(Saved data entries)
··········
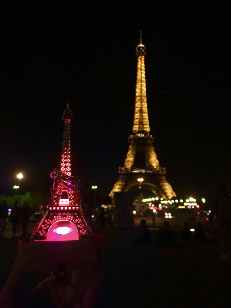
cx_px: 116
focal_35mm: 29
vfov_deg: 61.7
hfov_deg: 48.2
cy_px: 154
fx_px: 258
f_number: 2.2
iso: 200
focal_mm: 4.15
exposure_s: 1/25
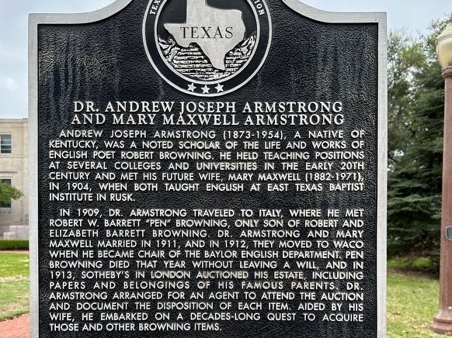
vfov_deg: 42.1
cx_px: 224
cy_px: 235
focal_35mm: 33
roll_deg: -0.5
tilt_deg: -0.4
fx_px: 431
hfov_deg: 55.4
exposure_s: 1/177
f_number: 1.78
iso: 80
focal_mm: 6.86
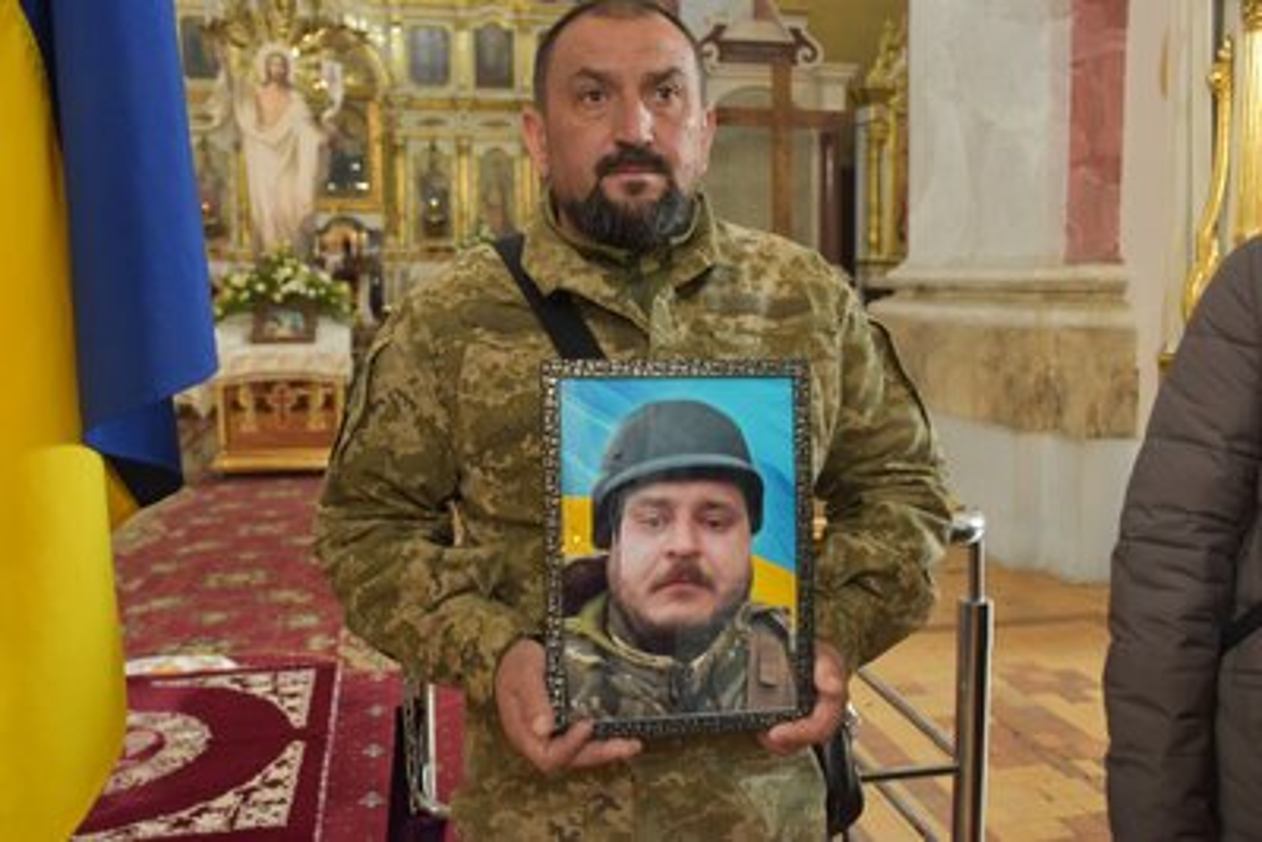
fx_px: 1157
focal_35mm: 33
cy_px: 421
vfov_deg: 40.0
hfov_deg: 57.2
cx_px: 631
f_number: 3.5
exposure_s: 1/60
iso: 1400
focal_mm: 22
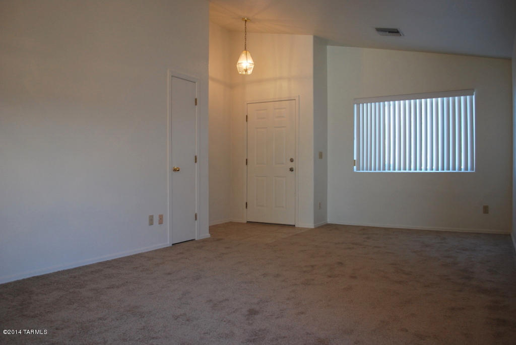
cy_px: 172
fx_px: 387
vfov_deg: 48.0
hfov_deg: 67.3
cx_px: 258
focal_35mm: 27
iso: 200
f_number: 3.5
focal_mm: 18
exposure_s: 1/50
··········
Assignment: Every entry above needs to be duplicated exactly, without its images.

Response:
cx_px: 116
focal_35mm: 29
vfov_deg: 61.7
hfov_deg: 48.2
cy_px: 154
fx_px: 258
f_number: 2.2
iso: 200
focal_mm: 4.15
exposure_s: 1/25
vfov_deg: 42.1
cx_px: 224
cy_px: 235
focal_35mm: 33
roll_deg: -0.5
tilt_deg: -0.4
fx_px: 431
hfov_deg: 55.4
exposure_s: 1/177
f_number: 1.78
iso: 80
focal_mm: 6.86
fx_px: 1157
focal_35mm: 33
cy_px: 421
vfov_deg: 40.0
hfov_deg: 57.2
cx_px: 631
f_number: 3.5
exposure_s: 1/60
iso: 1400
focal_mm: 22
cy_px: 172
fx_px: 387
vfov_deg: 48.0
hfov_deg: 67.3
cx_px: 258
focal_35mm: 27
iso: 200
f_number: 3.5
focal_mm: 18
exposure_s: 1/50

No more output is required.